### Your task:
Convert every line of text in the items below into a single numbered list, skipping any blank lines.

━━ Data extracts ━━

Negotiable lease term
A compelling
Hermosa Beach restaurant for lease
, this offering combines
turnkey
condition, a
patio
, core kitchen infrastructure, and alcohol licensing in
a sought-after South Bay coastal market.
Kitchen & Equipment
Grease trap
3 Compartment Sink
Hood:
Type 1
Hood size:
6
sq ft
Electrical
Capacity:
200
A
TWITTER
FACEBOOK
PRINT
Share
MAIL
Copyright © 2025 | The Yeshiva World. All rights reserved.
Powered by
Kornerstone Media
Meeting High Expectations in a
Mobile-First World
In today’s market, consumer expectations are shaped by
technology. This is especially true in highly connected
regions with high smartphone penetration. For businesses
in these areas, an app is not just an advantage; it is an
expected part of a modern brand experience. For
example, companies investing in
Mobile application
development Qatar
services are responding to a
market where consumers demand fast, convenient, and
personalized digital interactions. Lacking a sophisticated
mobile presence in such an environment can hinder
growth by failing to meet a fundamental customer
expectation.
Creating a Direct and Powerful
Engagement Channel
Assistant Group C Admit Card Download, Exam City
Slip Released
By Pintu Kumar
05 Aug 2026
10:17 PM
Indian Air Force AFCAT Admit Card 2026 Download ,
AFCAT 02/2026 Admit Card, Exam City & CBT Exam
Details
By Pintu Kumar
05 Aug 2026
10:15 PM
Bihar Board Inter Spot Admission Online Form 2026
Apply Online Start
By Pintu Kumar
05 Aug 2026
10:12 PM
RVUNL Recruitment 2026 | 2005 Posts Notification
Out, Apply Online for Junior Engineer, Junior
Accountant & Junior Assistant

━━━

### Task result:
1. Negotiable lease term
2. A compelling
3. Hermosa Beach restaurant for lease
4. , this offering combines
5. turnkey
6. condition, a
7. patio
8. , core kitchen infrastructure, and alcohol licensing in
9. a sought-after South Bay coastal market.
10. Kitchen & Equipment
11. Grease trap
12. 3 Compartment Sink
13. Hood:
14. Type 1
15. Hood size:
16. 6
17. sq ft
18. Electrical
19. Capacity:
20. 200
21. A
22. TWITTER
23. FACEBOOK
24. PRINT
25. Share
26. MAIL
27. Copyright © 2025 | The Yeshiva World. All rights reserved.
28. Powered by
29. Kornerstone Media
30. Meeting High Expectations in a
31. Mobile-First World
32. In today’s market, consumer expectations are shaped by
33. technology. This is especially true in highly connected
34. regions with high smartphone penetration. For businesses
35. in these areas, an app is not just an advantage; it is an
36. expected part of a modern brand experience. For
37. example, companies investing in
38. Mobile application
39. development Qatar
40. services are responding to a
41. market where consumers demand fast, convenient, and
42. personalized digital interactions. Lacking a sophisticated
43. mobile presence in such an environment can hinder
44. growth by failing to meet a fundamental customer
45. expectation.
46. Creating a Direct and Powerful
47. Engagement Channel
48. Assistant Group C Admit Card Download, Exam City
49. Slip Released
50. By Pintu Kumar
51. 05 Aug 2026
52. 10:17 PM
53. Indian Air Force AFCAT Admit Card 2026 Download ,
54. AFCAT 02/2026 Admit Card, Exam City & CBT Exam
55. Details
56. By Pintu Kumar
57. 05 Aug 2026
58. 10:15 PM
59. Bihar Board Inter Spot Admission Online Form 2026
60. Apply Online Start
61. By Pintu Kumar
62. 05 Aug 2026
63. 10:12 PM
64. RVUNL Recruitment 2026 | 2005 Posts Notification
65. Out, Apply Online for Junior Engineer, Junior
66. Accountant & Junior Assistant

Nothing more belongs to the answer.